Since you asked... I used to live on your planet, profiting from housing,
earning good wages, buying cars, etc. Amazing how fast vultures swoop in
when you're down though. Several business closures and health misdiagnoses
and mistreatment ended decades of momentum. When I entered the workforce, it
was like this on my planet:
44-cents per gallon for gasoline, nearly $3 now (+5.9% annually).
$25-35k for a new house then, $250-300k now (+6.9% annually).
$2/hr. minimum wage then, $5.25 now (+3% annually).
Had minimum wage kept up with gasoline, it would be over $13/hr now.
Had minimum wage kept up with home prices, it would be over $18/hr now.
Had gasoline kept pace with minimum wage, it should be just over $1 per
gallon.
Had housing kept pace with minimum wage, the average home would cost $78k.
Fed Minimum wage from 1938 to 1968, up 6.ax.
Fed Minimum wage from 1938 to 1978, up 10.6x.
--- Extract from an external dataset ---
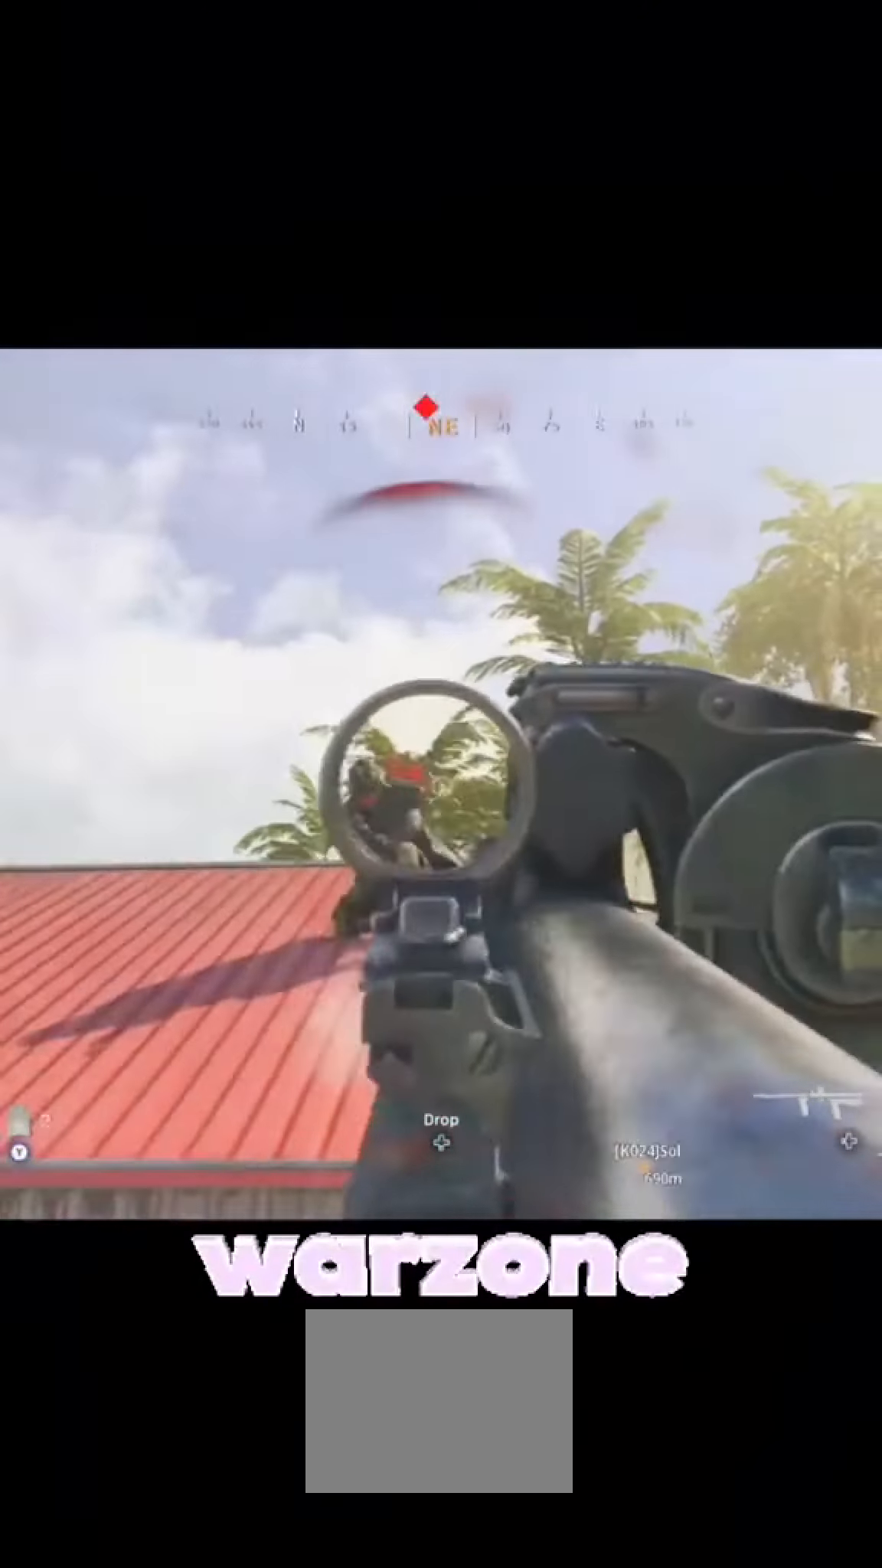
{"buttons": [], "left_stick": "center", "right_stick": "center", "events": [[33, "left_stick", "up-left"], [33, "right_stick", "up-left"], [233, "left_stick", "up-right"], [233, "right_stick", "up-right"], [433, "left_stick", "center"], [433, "right_stick", "center"]]}
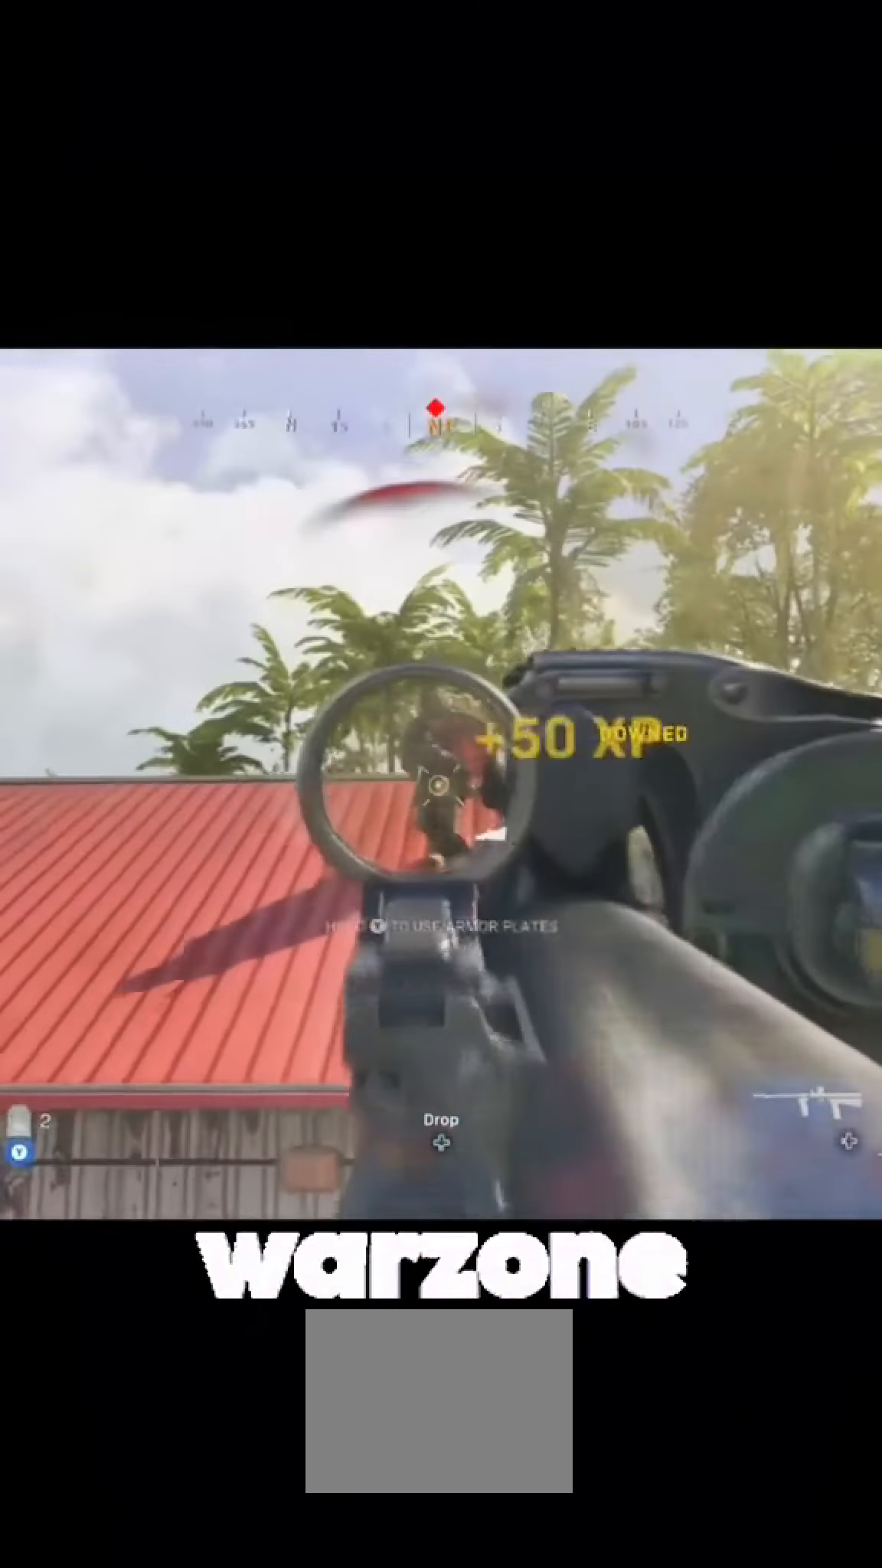
{"buttons": [], "left_stick": "left", "right_stick": "up-left", "events": [[133, "left_stick", "down-left"], [133, "right_stick", "down-left"], [333, "left_stick", "left"], [333, "right_stick", "up-left"]]}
Going back 30 and 40 years respectively, this implies that FMW should be
around $15 per hour today.
Last year, my realestate agent decried their raising local prices 30% in one
swoop but local builders, realtors and bankers met to do just that. Months
later, housing sales halted. Cheap foreign capital inflows catapulted home
and car prices much faster than wages for a reason; some benefited where
others will pay the price. Are cheap, longer term loans why we stopped
publishing the M3? So those without capital must finance their lives from
those who do? I want fair wages, not more credit.